:: Records to process

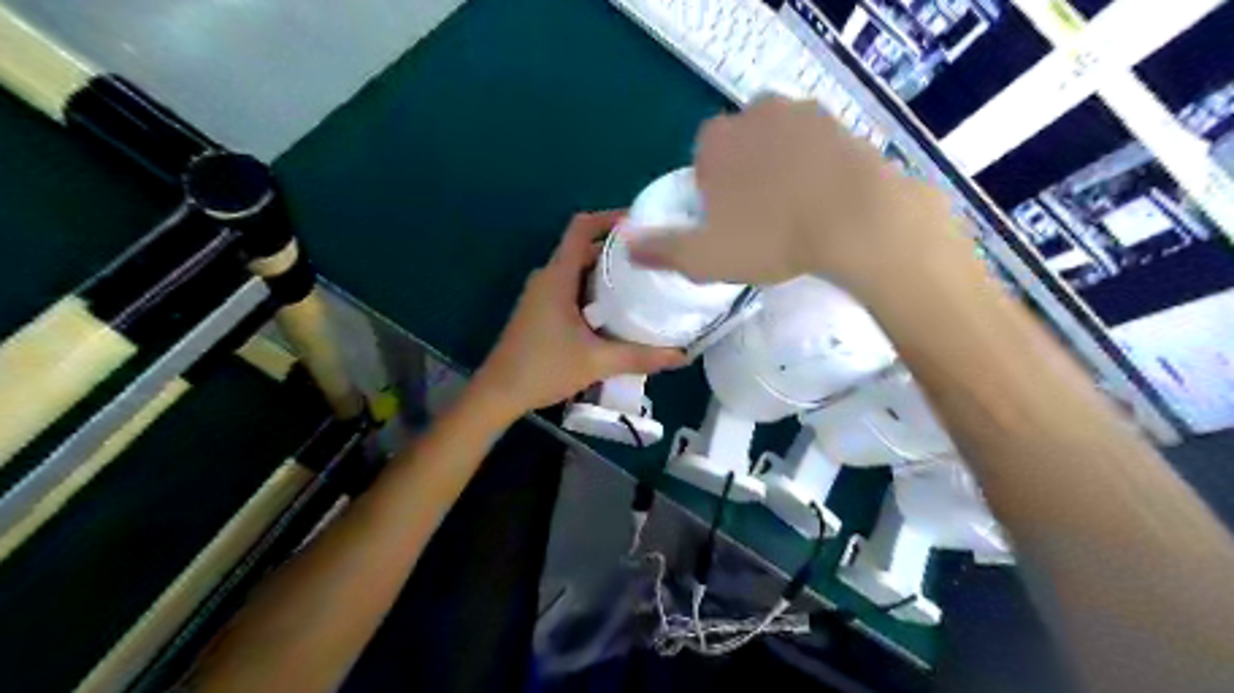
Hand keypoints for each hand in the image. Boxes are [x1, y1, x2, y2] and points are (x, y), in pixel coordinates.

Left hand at [474, 211, 688, 417]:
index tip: (641, 223)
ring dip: (606, 272)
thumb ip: (640, 356)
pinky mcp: (540, 310)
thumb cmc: (544, 368)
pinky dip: (594, 289)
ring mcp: (541, 294)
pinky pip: (571, 287)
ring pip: (578, 270)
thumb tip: (681, 355)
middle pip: (584, 248)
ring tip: (642, 281)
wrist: (499, 392)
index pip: (582, 228)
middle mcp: (548, 277)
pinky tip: (616, 310)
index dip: (610, 218)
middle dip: (617, 250)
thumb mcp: (597, 362)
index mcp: (558, 276)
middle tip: (653, 258)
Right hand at [630, 94, 957, 296]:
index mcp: (716, 142)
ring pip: (777, 143)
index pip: (702, 162)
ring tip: (795, 210)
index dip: (712, 194)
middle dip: (745, 177)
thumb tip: (626, 245)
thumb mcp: (704, 257)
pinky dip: (814, 166)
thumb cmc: (770, 238)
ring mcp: (801, 113)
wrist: (855, 219)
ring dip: (780, 169)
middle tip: (763, 220)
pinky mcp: (839, 123)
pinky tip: (824, 197)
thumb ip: (661, 249)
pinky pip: (814, 145)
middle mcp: (754, 114)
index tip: (729, 223)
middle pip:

::::

→ **Task statement**
Pull out every line in the data above that has the word "index".

→ **Solution for this task**
index tip: (641, 223)
index pip: (582, 228)
index dip: (610, 218)
index mcp: (558, 276)
index mcp: (716, 142)
index pip: (702, 162)
index dip: (712, 194)
index tip: (729, 223)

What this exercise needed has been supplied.